**** DATA SECTION ****
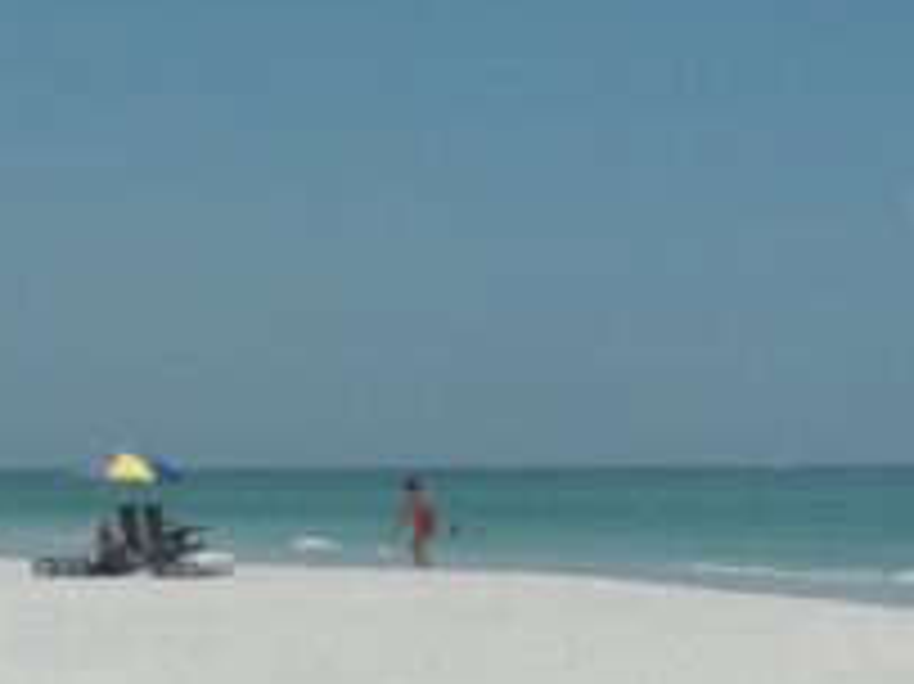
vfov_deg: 11.8
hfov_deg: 15.5
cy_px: 526
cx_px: 919
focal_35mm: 125
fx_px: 3299
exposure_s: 1/500
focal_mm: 5.9
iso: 64
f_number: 8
****
#### TASK
Apart from the pictures, set down all the entries above exactly.

#### SOLUTION FOR THIS TASK
vfov_deg: 11.8
hfov_deg: 15.5
cy_px: 526
cx_px: 919
focal_35mm: 125
fx_px: 3299
exposure_s: 1/500
focal_mm: 5.9
iso: 64
f_number: 8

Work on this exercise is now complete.